Last Modified: Thursday, September 11, 2008 at 12:13 p.m.
The amount of water flowing out of Lake Sonoma will be drastically reduced later this month so the Army Corps of Engineers can inspect Warm Springs Dam.
Facts
WHAT DOES IT MEAN?
Facts about the plan to cut the flow of water from Warm Springs Dam:
* The amount of water released from the dam will be cut from an average of 105 to 125 cubic feet per second to between 40 and 50 cfs.
* The Russian River below Dry Creek will drop as much as 5 inches.
* Recreational boating might be impacted.
* No service disruptions are expected.
“The five-year inspection is a huge deal for us,” said Mike Dillabough, the corps’ division chief of operations. “We take it very seriously.
We bring in a lot of folks and a lot of experts to make sure everything is working well.”
The lower flows will also drop the level of Dry Creek, allowing Sonoma County Water Agency biologists to study Chinook and coho salmon and steelhead to assess how they are doing.
“We don’t really know what makes the fish population in Dry Creek tick,” said Dave Manning, a fisheries biologist with the Water Agency.
“We will try to see the abundance and distribution of these fish.”
The dam is subject to an annual inspection, with a detailed inspection conducted every five years.
The Water Agency will reduce the amount of water released from the dam from an average of 105 to 125 cubic feet a second to 40 to 50 cfs for four days beginning Sept. 22.
The water from the lake is released into Dry Creek, which then joins the Russian River just south of Healdsburg.
The Russian River below Dry Creek will be lower by as much as 5 inches, which could impact recreational boating, even as that season is winding down, said Pam Jeane, the Water Agency’s deputy director of operations.
“It will look similar to last year,” Jeane said.
“The difference between that and what people see today is 3 to 5 inches.”

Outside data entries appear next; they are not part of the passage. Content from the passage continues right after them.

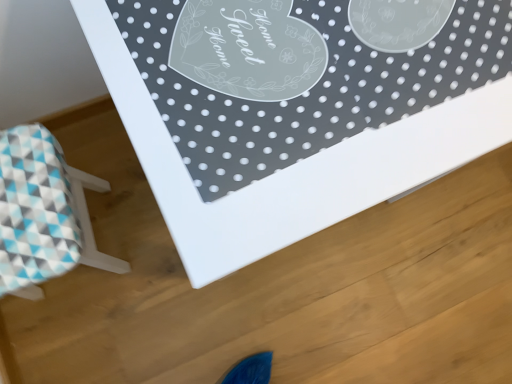
Where is `free location to the right of blue checkered stool at lower left`? This screenshot has height=384, width=512. free location to the right of blue checkered stool at lower left is located at coordinates coord(156,288).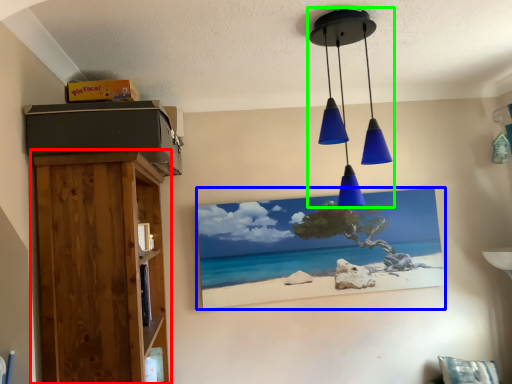
Question: Which is nearer to the furniture (highlighted by a red box)? picture frame (highlighted by a blue box) or lamp (highlighted by a green box).

Choices:
 (A) picture frame
 (B) lamp

Answer: (B)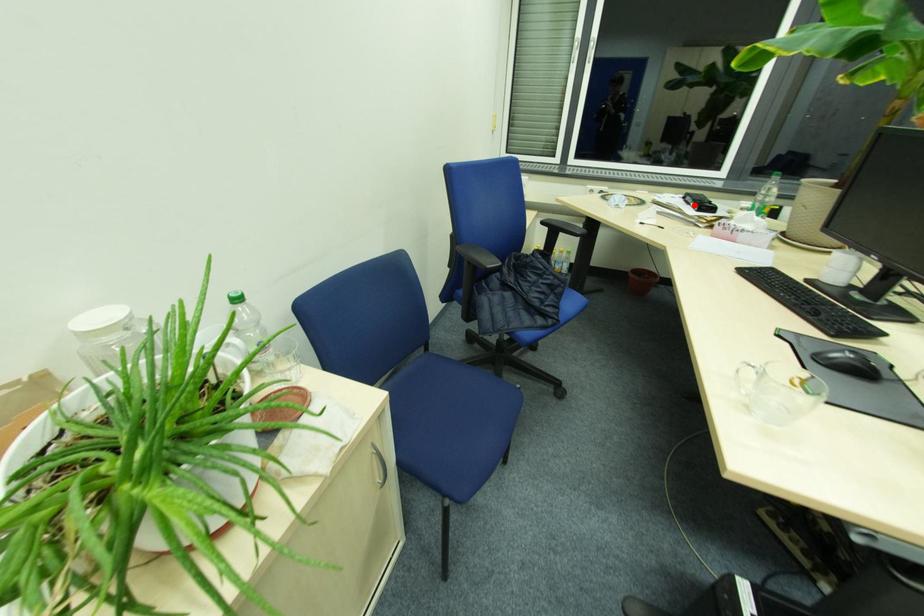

Jeane said there will be enough water in the agency’s percolation ponds near Forestville to serve the 600,000 residents in the cities and districts from Windsor to San Rafael during the four-day period.
Warm Springs Dam was completed 25 years ago at a cost of $330 million, creating Lake Sonoma as a source of water and recreation and as a flood-control project, taking 5 to 8 feet off floodwaters downstream at Guerneville.
The compacted earthen dam is 3,000 feet wide and 319 feet tall and made of 30 million yards of dirt and rock scraped off the surrounding hills.
Water from the lake flows through a 2,400-foot-long tunnel into Dry Creek, controlled by gates inside a 300-foot tower dug into the dam.
During the inspection, the corps will look at the dam face for erosion, movement and even rodents digging into the dirt.
There are also instruments under the dam that measure seismicity and earth movement.
The 14½-foot-diameter outlet tunnel is measured for any deformities to within a thousandth of an inch by workers on a special $60,000 vehicle built by the corps to drive inside.
“It has held up fantastic so far,” Dillabough said of the dam. “Any structure this size, there are always minor things, but to date the dam has done very well.”